Expressiveness and Abstraction with Computer Algebra Software

Phillip Kent

Mathematics Education Technology Research, Londres


Twenty years ago, Seymour Papert put forth a vision for how computer software could transform the learning of mathematics: “The idea of ‘talking mathematics’ to a computer can be generalised to a view of learning mathematics in ‘Mathland’; that is to say, in a context which is to learning mathematics what living in France is to learning French.” (Mindstorms, 1980, p. 6)
When I first read this (in 1994), it connected very powerfully with my work at that time, which was developing new mathematics curriculum for undergraduate students based on the computer algebra system (CAS), Mathematica.

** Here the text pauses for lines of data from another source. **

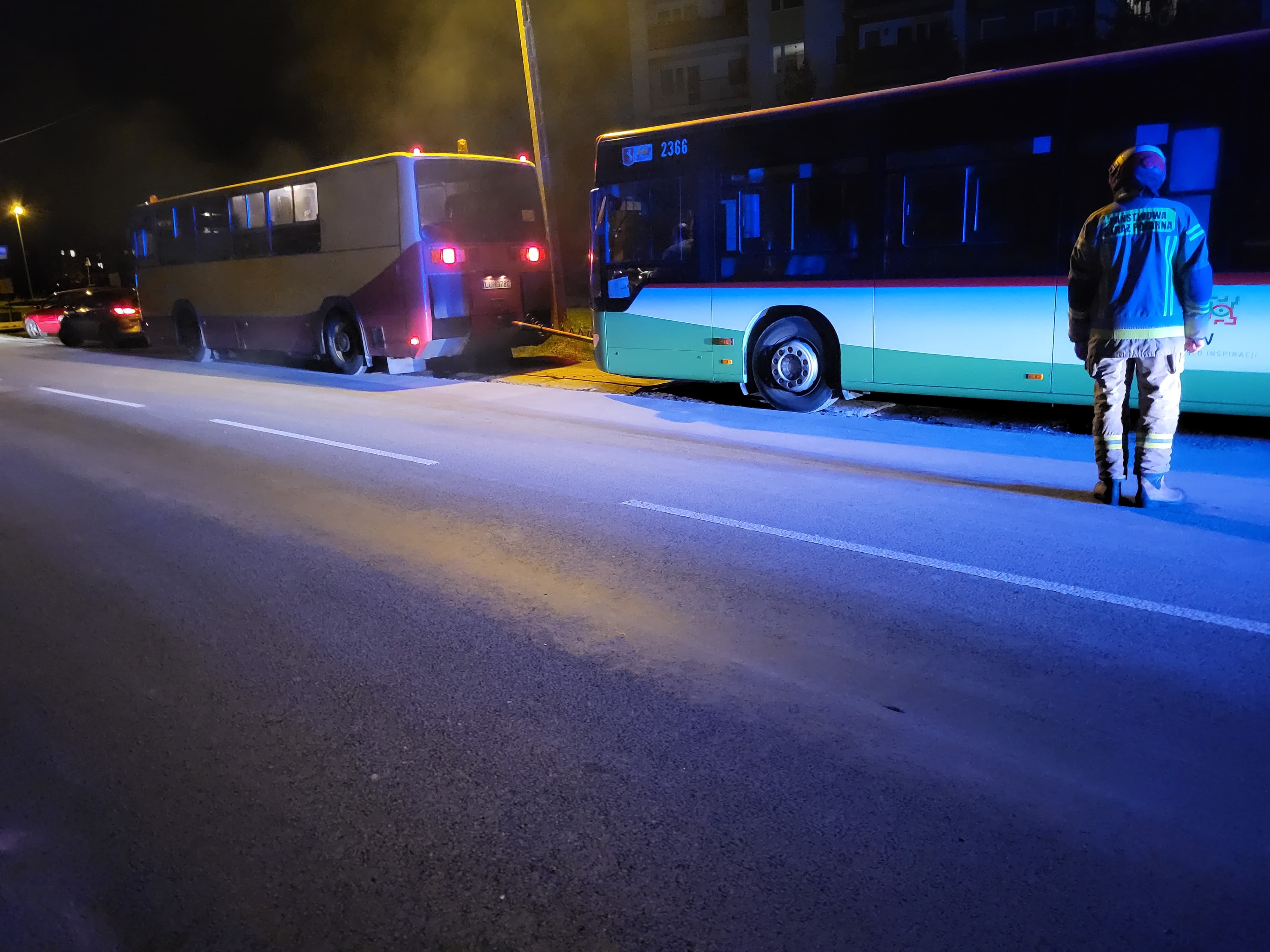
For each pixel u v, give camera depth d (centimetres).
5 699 392
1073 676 370
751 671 387
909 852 268
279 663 415
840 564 507
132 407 1209
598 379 1317
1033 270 806
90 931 252
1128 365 572
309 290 1476
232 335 1673
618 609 460
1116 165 561
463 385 1309
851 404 1020
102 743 352
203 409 1161
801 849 271
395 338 1348
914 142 855
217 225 1639
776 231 954
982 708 348
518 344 1448
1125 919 238
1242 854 262
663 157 1021
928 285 863
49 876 276
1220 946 228
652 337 1062
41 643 449
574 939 240
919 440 815
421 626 450
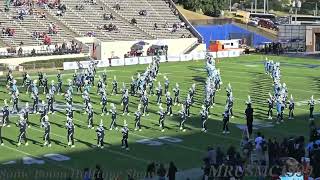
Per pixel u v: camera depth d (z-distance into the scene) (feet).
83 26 236.22
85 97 121.70
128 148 92.84
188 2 321.73
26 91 148.25
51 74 186.39
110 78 174.40
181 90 151.94
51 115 118.93
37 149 92.48
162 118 105.50
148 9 266.36
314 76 181.06
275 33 297.53
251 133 98.89
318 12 434.71
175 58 226.99
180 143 96.37
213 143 96.12
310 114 115.44
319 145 72.13
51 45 211.61
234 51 245.24
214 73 155.84
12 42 210.18
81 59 209.36
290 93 148.25
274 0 482.69
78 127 108.17
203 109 105.29
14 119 115.75
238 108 127.24
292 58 233.55
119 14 255.09
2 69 191.11
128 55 224.94
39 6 239.50
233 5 458.50
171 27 257.14
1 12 228.02
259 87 158.20
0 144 95.14
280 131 104.47
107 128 107.55
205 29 277.85
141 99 125.29
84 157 87.66
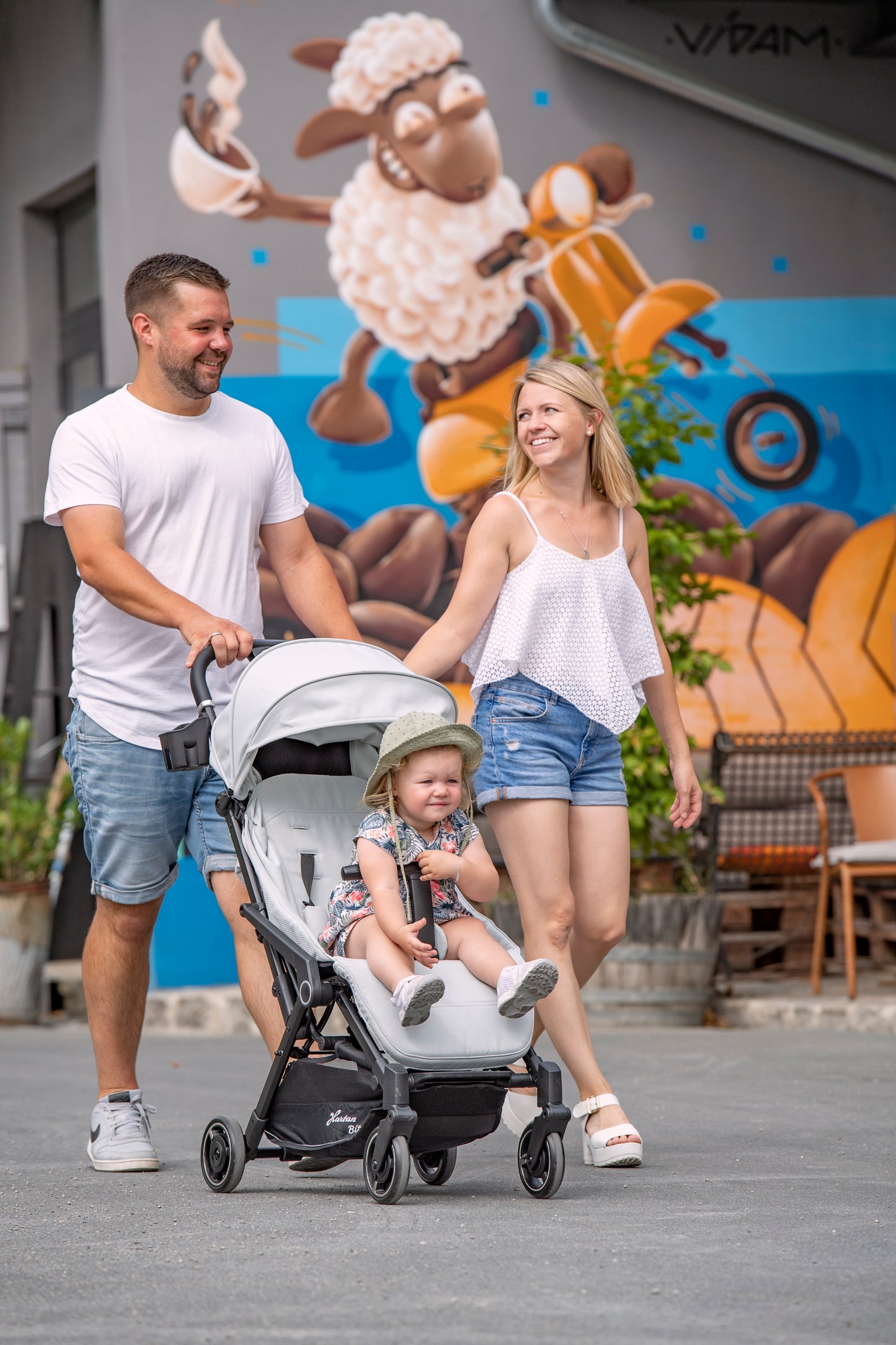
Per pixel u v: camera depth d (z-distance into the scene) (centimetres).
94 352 2267
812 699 2075
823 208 2114
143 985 905
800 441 2095
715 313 2088
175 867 910
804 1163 859
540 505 898
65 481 877
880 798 1745
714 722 2055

Surely (I thought) a CAS is the closest one can get to “talking mathematics” with a computer? Was I standing on the borders of Mathland? Well, six years later I am still excited by Papert’s vision, but, of course, still a long distance from a realisation of Mathland.
In my presentation, I will describe two curriculum developments undertaken by myself and colleagues at Imperial College in London during the past five years, and the two-way flow of ideas that has taken place between the practice of curriculum design and the theoretical principles that have influenced the design work. Inspired by ideas developed within the Logo research community, we have conceived a CAS as a computational, expressive medium: a medium where actions are carried out by means of programming in a syntactically precise language. Expressiveness means that it is possible to express ideas (mental objects) in concrete form (visible, public objects): it is possible to build mathematical structures “…into the fabric of the medium, thus shaping the types of action that are possible: they do not only exist in the mind of the learner. The level of what can be thought about, talked about, is notched up a rung or two” (Noss & Hoyles, Windows on Mathematical Meanings, 1996, p. 126).
I will illustrate our uses of expressiveness (and the related idea of “webbing”, also due to Noss & Hoyles) by means of a curriculum example that concerns first-year university science students at the very beginning of their learning about ordinary differential equations (ODEs). We developed a Mathematica “toolkit” (i.e. a set of programmed functions) to enable students to produce graphs of “direction fields”—these are a familiar visual representation for ODEs, linking a first-order ODE with its solutions by distributing small “tangent segments” across the x-y plane, whose gradients are specified by the ODE. In paper-and-pencil mathematics, a direction field is only really usable by someone with the substantial experience to know the shapes and behaviours of typical solutions. Given an expressive medium, however, our hope was that the working with direction fields could become an entry point into understanding the essential concept of differential equation.
My second example is concerned with a course on dynamics taken by third-year mathematics students. In this work, I’ve tried to make Mathematica “expressive” for dynamics by exploiting a feature of its programming language that allows for the creation of new data structures (objects), and functions that can operate on them. As the students program (create and manipulate) these objects, they are dealing with a concrete implementation of abstract mathematical concepts. In principle, meaning can be given to mathematics through this constructive, explicit interplay of concrete and abstract; but, of course, this is easier said than done. On the theoretical side, this work has shown up some interesting comparisons between “abstraction” as it is conventionally conceived in mathematics education, and the quite different ideas about abstraction that have been developed by computer scientists.